Car, en recevant un « savoir classique », en l’analysant, le reformulant, le rédigeant, ou le calculant, nous ne créons pas les conditions nécessaires à la création d’émotion. Pour cela nous devons faire agir le stagiaire.

 

Une des raisons qui fait évoluer un apprentissage d’une courte durée en un apprentissage durable est la création d’engagement. Si les participants adhèrent volontairement aux valeurs du jeu et souhaitent y participer d’eux-mêmes sans penser à l’objectif d’apprentissage final, alors les connaissances et compétences qu’ils auront acquises seront durables. En effet, ces personnes considèreront que cet apprentissage est utile car nous faisons ainsi vivre de manière collective et collaborative l’empowerment nécessaire pour porter cet engagement.

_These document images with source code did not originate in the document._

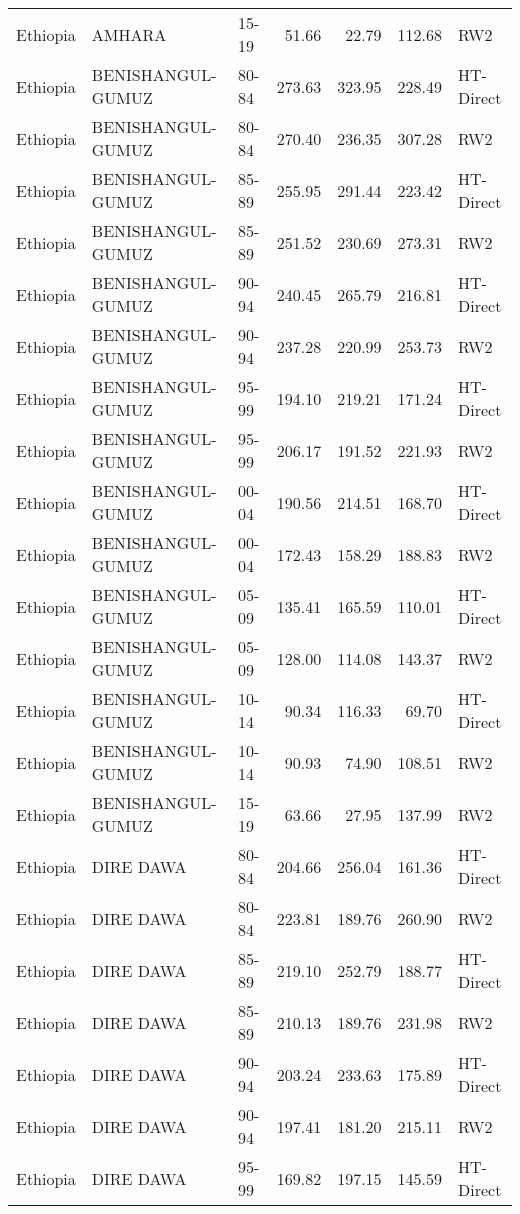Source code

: \begin{longtable}{lllrrrl}
  Ethiopia & AMHARA & 15-19 & 51.66 & 22.79 & 112.68 & RW2 \\ 
  Ethiopia & BENISHANGUL-GUMUZ & 80-84 & 273.63 & 323.95 & 228.49 & HT-Direct \\ 
  Ethiopia & BENISHANGUL-GUMUZ & 80-84 & 270.40 & 236.35 & 307.28 & RW2 \\ 
  Ethiopia & BENISHANGUL-GUMUZ & 85-89 & 255.95 & 291.44 & 223.42 & HT-Direct \\ 
  Ethiopia & BENISHANGUL-GUMUZ & 85-89 & 251.52 & 230.69 & 273.31 & RW2 \\ 
  Ethiopia & BENISHANGUL-GUMUZ & 90-94 & 240.45 & 265.79 & 216.81 & HT-Direct \\ 
  Ethiopia & BENISHANGUL-GUMUZ & 90-94 & 237.28 & 220.99 & 253.73 & RW2 \\ 
  Ethiopia & BENISHANGUL-GUMUZ & 95-99 & 194.10 & 219.21 & 171.24 & HT-Direct \\ 
  Ethiopia & BENISHANGUL-GUMUZ & 95-99 & 206.17 & 191.52 & 221.93 & RW2 \\ 
  Ethiopia & BENISHANGUL-GUMUZ & 00-04 & 190.56 & 214.51 & 168.70 & HT-Direct \\ 
  Ethiopia & BENISHANGUL-GUMUZ & 00-04 & 172.43 & 158.29 & 188.83 & RW2 \\ 
  Ethiopia & BENISHANGUL-GUMUZ & 05-09 & 135.41 & 165.59 & 110.01 & HT-Direct \\ 
  Ethiopia & BENISHANGUL-GUMUZ & 05-09 & 128.00 & 114.08 & 143.37 & RW2 \\ 
  Ethiopia & BENISHANGUL-GUMUZ & 10-14 & 90.34 & 116.33 & 69.70 & HT-Direct \\ 
  Ethiopia & BENISHANGUL-GUMUZ & 10-14 & 90.93 & 74.90 & 108.51 & RW2 \\ 
  Ethiopia & BENISHANGUL-GUMUZ & 15-19 & 63.66 & 27.95 & 137.99 & RW2 \\ 
  Ethiopia & DIRE DAWA & 80-84 & 204.66 & 256.04 & 161.36 & HT-Direct \\ 
  Ethiopia & DIRE DAWA & 80-84 & 223.81 & 189.76 & 260.90 & RW2 \\ 
  Ethiopia & DIRE DAWA & 85-89 & 219.10 & 252.79 & 188.77 & HT-Direct \\ 
  Ethiopia & DIRE DAWA & 85-89 & 210.13 & 189.76 & 231.98 & RW2 \\ 
  Ethiopia & DIRE DAWA & 90-94 & 203.24 & 233.63 & 175.89 & HT-Direct \\ 
  Ethiopia & DIRE DAWA & 90-94 & 197.41 & 181.20 & 215.11 & RW2 \\ 
  Ethiopia & DIRE DAWA & 95-99 & 169.82 & 197.15 & 145.59 & HT-Direct \\ 

\end{longtable}
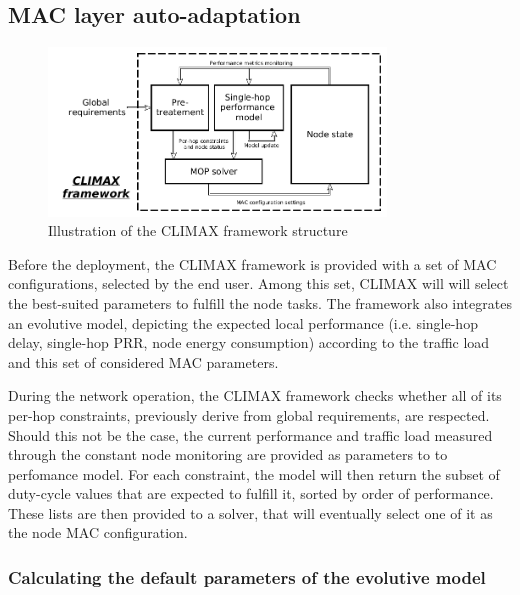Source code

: \documentclass[12pt,journal,compsoc]{IEEEtran}
\begin{document}

\subsection{MAC layer auto-adaptation}

\begin{figure}[t]
	\begin{centering}
	\includegraphics[width=0.8\textwidth]{figs/CLIMAX.png}
	\caption{Illustration of the CLIMAX framework structure}
	\label{core_climax}
	\end{centering}
\end{figure}

Before the deployment, the CLIMAX framework is provided with a set of MAC configurations, selected by the end user. Among this set, CLIMAX will will select the best-suited parameters to fulfill the node tasks. The framework also integrates an evolutive model, depicting the expected local performance (i.e. single-hop delay, single-hop PRR, node energy consumption) according to the traffic load and this set of considered MAC parameters.

During the network operation, the CLIMAX framework checks whether all of its per-hop constraints, previously derive from global requirements, are respected. Should this not be the case, the current performance and traffic load measured through the constant node monitoring are provided as parameters to to perfomance model. For each constraint, the model will then return the subset of duty-cycle values that are expected to fulfill it, sorted by order of performance. These lists are then provided to a solver, that will eventually select one of it as the node MAC configuration.

\subsubsection{Calculating the default parameters of the evolutive model}
\end{document}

Ces conditions une fois réunies permettent de dépasser le blocage de l’action souvent présent lors d’enjeux qui nous dépassent.

Toutefois, il faut bien avoir à l’esprit que si l’on explique, avant le jeu, l’objectif de formation, l’ancrage ne se fait pas de la même manière. Si on dit à un enfant qu’il va jouer pour apprendre des mathématiques, il sait à l’avance comment adapter son comportement.

D’où la nécessité de créer des univers fictionnels, des histoires, des enjeux afin de détourner l’attention du joueur/stagiaire pour lui apprendre des compétences à son insu et ensuite les ancrer via un accompagnement par le formateur.